Never even knew about these. Awesome dialogue. I knew John D got promoted and I think Bunky went to Ford. Even with all the gov stuff, imagine of the 6 cylinder ohc was allowed to mature. Well engineered Inline 6 was the main BMW engine for decades. 


Sent from AutoGuide.com Free App


----------



## geeteeohguy (Feb 2, 2008)

JZD was the main thrust behind the OHC-6 in the '60's, and saw the need for a more blanced, european style car. The engine was light and powerful, and the cars with this engine had much less dead weight on the front end, and handled better. But the USA of the '60's was not yet ready to embrace this approach, and it wasn't too popular, when a V8 could be had for about the same cost. JZD was ahead of his time, with the GTO and the Sprint.


----------



## PontiacJim (Dec 29, 2012)

ALKYGTO said:


> Jim, I'll see your SOHC and raise you one, with DOHC Hemi heads!
> 
> I wish they would have made THIS engine......
> 
> ...


AHA! The DOHC on the cover was actually a paper mache model. Very few parts were actually made, but the heads were as well as an aluminum block.

The 1968 Brabham 303CI engine was handbuilt with twin overhead cams and fuel injection. 4 of these were built by Brabham-Repco in Australia on instructions by John Delorean.

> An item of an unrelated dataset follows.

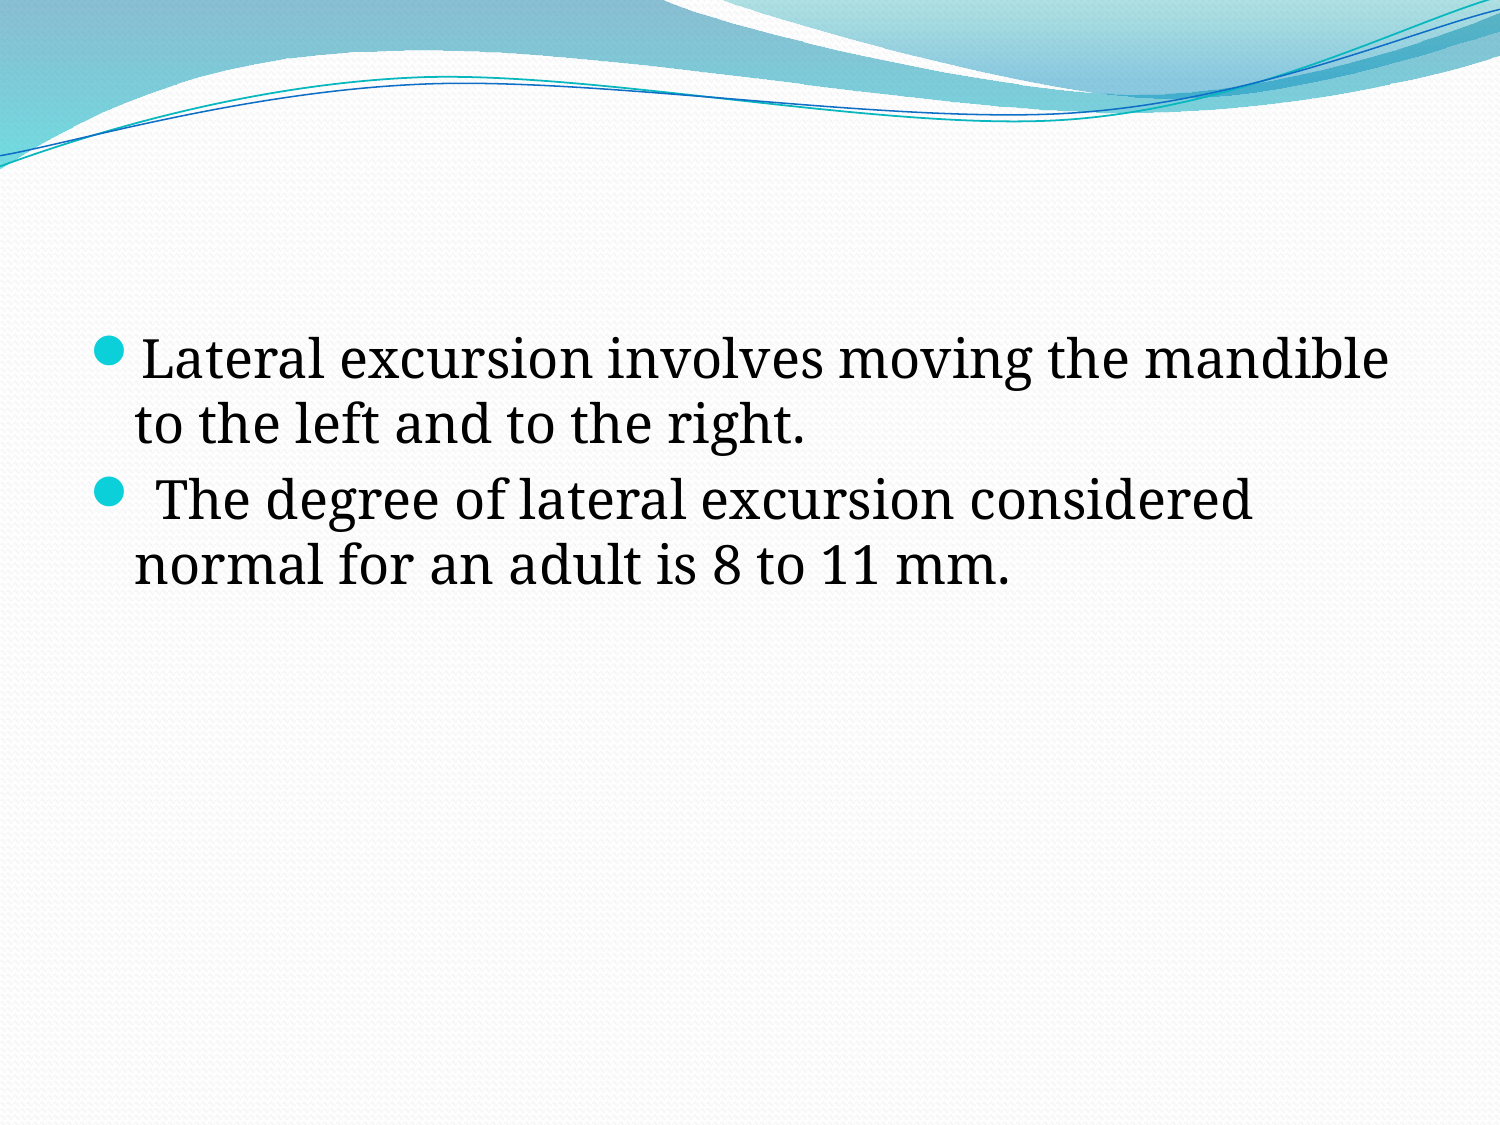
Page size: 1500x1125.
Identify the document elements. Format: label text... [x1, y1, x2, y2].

list Lateral excursion involves moving the mandible to the left and to the right. The degree of lateral excursion considered normal for an adult is 8 to 11 mm. [75, 317, 1425, 1038]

The engines did not produce as much power as the RA IV engine and no more were built.

A 3-valve cylinder head, 1 big intake & 2 small exhaust valves, was produced in 1964. Engineering planned on producing an overhead cam racing engine but corporate shut down the program - probably due to the corporate racing ban.

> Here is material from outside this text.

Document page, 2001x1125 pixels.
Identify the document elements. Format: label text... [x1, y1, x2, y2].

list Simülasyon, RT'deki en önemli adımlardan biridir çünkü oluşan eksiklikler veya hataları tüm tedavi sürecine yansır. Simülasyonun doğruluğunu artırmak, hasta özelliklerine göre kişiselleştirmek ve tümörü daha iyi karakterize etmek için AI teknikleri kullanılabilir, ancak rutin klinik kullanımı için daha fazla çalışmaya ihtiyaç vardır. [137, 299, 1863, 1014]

Here is another insight, the factory Wide Open Throttle upshifts for the RA V with automatic was to be set at 6,300 RPM's. Pontiac "short-shifted" their automatic cars 400 RPM's under the horsepower peak making the the RA V horsepower peak at 6,700-6,800 RPM's.

Looking over some Super Stock class drag numbers/times, the SD455 seems to be the best getting into the low 11's - but the factory lightweight 421 SD seem to be a close second, but my guess is that they also had to use 7" slicks compared the the later 9" slicks (and perhaps better rubber compounds as well). :thumbsup:


----------